Page 35 - e-KLIPING KETENAGAKERJAAN 21 SEPTEMBER 2020
P. 35
Adapun, dia melihat setidaknya terdapat dua masalah terkait dengan penentuan upah minimum
2021. Pertama, fokus pemerintah terhadap perlindungan pekerja tidak diimbangi dengan
intensitas perhatian yang sama terhadap masalah suplai dan permintaan.
Kedua, sejak UU No. 13/2003 tentang Ketenagakerjaan disahkan, kualitas penyerapan tenaga
kerja menyusut secara proporsional. Dengan kata lain, antara tenaga kerja yang diserap dan
jumlah angkatan makin tidak seimbang. “Jadi, sebenarnya sudah tidak inline lagi antara kenaikan
upah minimum dengan kondisi riil saat ini,” ujar Hariyadi.

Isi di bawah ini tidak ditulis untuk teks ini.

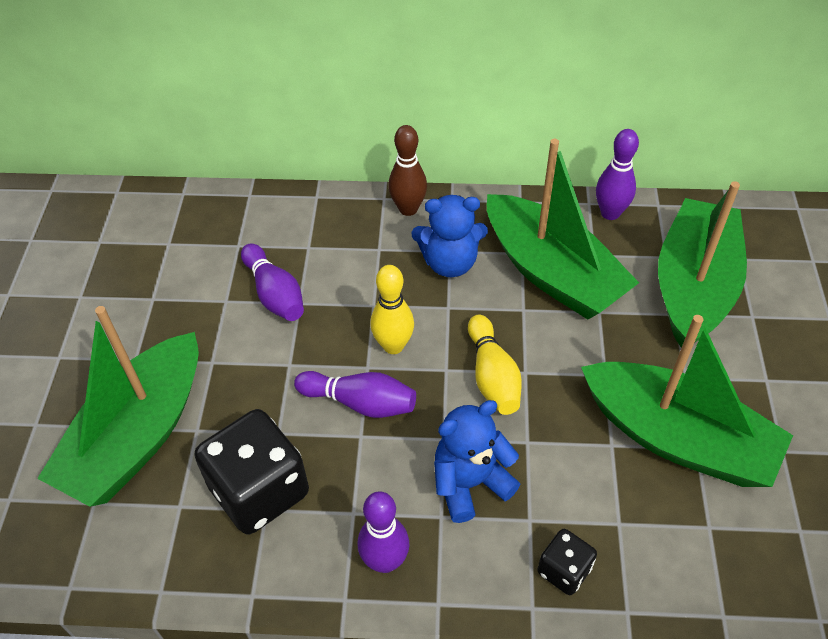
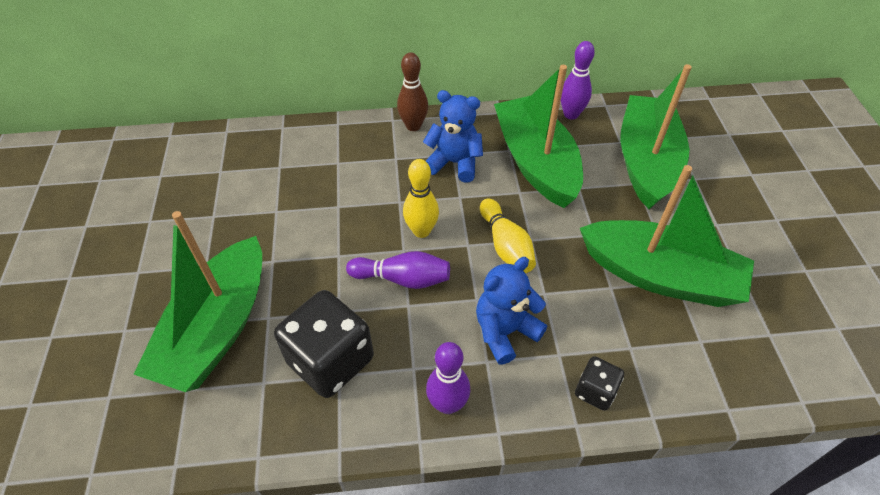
camera: 10 degrees left, 0 degrees up
purple bowling pin [241,244,304,321] -> none
blue teddy bear [412,195,488,277] -> blue teddy bear turned 150 degrees counterclockwise [423,90,483,182]
green boat [487,139,639,319] -> green boat turned 150 degrees counterclockwise [494,65,583,208]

Sebaliknya, Presiden Konfederasi Serikat Pekerja Indonesia Said Iqbal berkeras pertumbuhan
ekonomi minus tidak bisa dijadikan alasan pemerintah untuk tidak menaikkan upah minimum
pada 2021.Pasalnya, pada 1999 pemerintah tetap bisa menaikkan upah minimum sebesar
16,6%, meskipun pertumbuhan ekonomi minus 17,49%, dengan tujuan menjaga konsumsi
masyarakat. “Jadi bukan hal yang baru, ketika ekonomi minus, upah tetap dinaikkan,” kata Said.
Menurut perhitungan idealnya, kenaikan upah pekerja 2021 sekurang-kurangnya 8% akan efektif
merangsang daya beli masyarakat sehingga proses pemulihan ekonomi berlangsung lancar.
Sementara itu, usulnya, perusahaan di industri tertentu yang terpukul akibat resesi dan
pandemi—seperti perhotelan, maskapai penerbangan, restoran, dan sebagian industri padat
karya domestik—dapat mengajukan penangguhan upah minimum sebagaimana diatur UU
Ketenagakerjaan. Namun, hal tersebut mesti disertai dengan persetujuan dari serikat pekerja
dan dibuktikan dengan laporan keuangan yang menyatakan perusahaan benar-benar rugi.
Dihubungi secara terpisah, Wakil Ketua Umum Dewan Pengupahan Unsur Pengusaha Bob Azam
menilai kondisi yang melatarbelakangi kenaikan upah minimum 1999 tidak sama dengan 2021.
Menurutnya, kenaikan upah minimum saat itu masih dimungkinkan meskipun daya beli
masyarakat turun. Pasalnya, penurunan daya beli tersebut diiringi dengan stagflasi alias inflasi
yang sangat tinggi secara berkepanjangan.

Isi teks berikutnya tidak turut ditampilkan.